Dívida pública e crise do capital
Um dos mitos insustentáveis nutridos pelo pensamento liberal afirma que a dívida pública é um problema característico de governos perdulários, que gastam mais do que arrecadam etc. Mas isso não passa de um reducionismo. A crise da dívida pública, sobretudo em países de capitalismo periférico como o Brasil, está associada aos efeitos da crise sistêmica global, que chega à superfície ora como crise imobiliária, ora como crise financeira, e, atualmente, como crise do endividamento governamental. Ou seja, um conjunto de crises específicas contido no corpo maior da crise global do capital.
EUA e Japão, por exemplo, países centrais do capitalismo, convivem com déficit público de 99,5% e 200%, respectivamente, num nível de endividamento que está muito além das recomendações técnicas que eles mesmos criaram. Mas em tempos de normalidade, estes países não tem grandes dificuldades para rolar esses débitos. Diferente do caso brasileiro, que no entanto, tem-se utilizado destas premissas para mirar num alvo objetivando outro. Neste sentido, o governo ilegítimo começa a promover o desmanche do Estado e do serviço público sob o falso argumento de que é necessário um ajuste estrutural capaz de, nas próprias palavras do presidente usurpador, “destravar” o Brasil, tornando-o mais competitivo, estancando o déficit público e possibilitando que o capital torne a se reproduzir livremente.
Na linguagem dos trabalhadores, ajuste estrutural significa a luta aberta do capital contra o trabalho, a redução de salários, reforma previdenciária regressiva, corte nos gastos públicos, cortes de verbas na área social, redução e precariedade dos serviços públicos e intensificação da jornada de trabalho. Na linguagem burguesa, não passa de eufemismo para fazer recair sobre os ombros da classe trabalhadora o ônus da crise.

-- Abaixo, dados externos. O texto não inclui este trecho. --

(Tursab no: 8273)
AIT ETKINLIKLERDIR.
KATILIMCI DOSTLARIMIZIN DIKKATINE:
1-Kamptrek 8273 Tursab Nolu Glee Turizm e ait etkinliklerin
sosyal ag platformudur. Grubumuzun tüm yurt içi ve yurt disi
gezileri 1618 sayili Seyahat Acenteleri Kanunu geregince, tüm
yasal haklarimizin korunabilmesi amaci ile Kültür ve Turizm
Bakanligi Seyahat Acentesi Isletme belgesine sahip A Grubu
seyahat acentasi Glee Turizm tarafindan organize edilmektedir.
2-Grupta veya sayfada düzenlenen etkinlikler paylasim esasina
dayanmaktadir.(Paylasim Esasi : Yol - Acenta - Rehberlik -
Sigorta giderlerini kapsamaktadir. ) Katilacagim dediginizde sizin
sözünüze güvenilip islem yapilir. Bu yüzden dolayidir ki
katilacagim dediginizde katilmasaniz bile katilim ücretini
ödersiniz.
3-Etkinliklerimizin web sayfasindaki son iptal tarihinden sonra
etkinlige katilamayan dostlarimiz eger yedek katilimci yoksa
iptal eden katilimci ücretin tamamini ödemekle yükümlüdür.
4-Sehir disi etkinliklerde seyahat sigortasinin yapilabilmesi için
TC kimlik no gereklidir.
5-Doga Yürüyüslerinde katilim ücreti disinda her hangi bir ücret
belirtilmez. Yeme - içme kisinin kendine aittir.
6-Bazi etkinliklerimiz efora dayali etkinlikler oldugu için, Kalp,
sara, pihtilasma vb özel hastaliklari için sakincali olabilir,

A crise sistêmica está em curso em escala mundial e não só no Brasil, apesar da manipulação diária operada pelos meios de comunicação. A grande imprensa busca cotidianamente confundir os trabalhadores, tentando dar uma aparência de normalidade e recuperação da economia, mas a realidade tem sido bem mais dura que as miragens plantadas pela mídia.
Vivemos uma crise de dimensões históricas, em função de sua profundidade e de um conjunto de originalidades que esta carrega em seu bojo. Este fato ainda não foi percebido pela opinião pública, mas tem sido manipulado pelas mentes pouco dispostas à reflexão e moldadas pelo fundamentalismo neoliberal, que os leva a operar o que há de mais atrasado e impopular quando se trata de salvar o próprio bolso. Compreender isso é tão necessário para desvendar a real causa de nossos problemas como também para superá-los.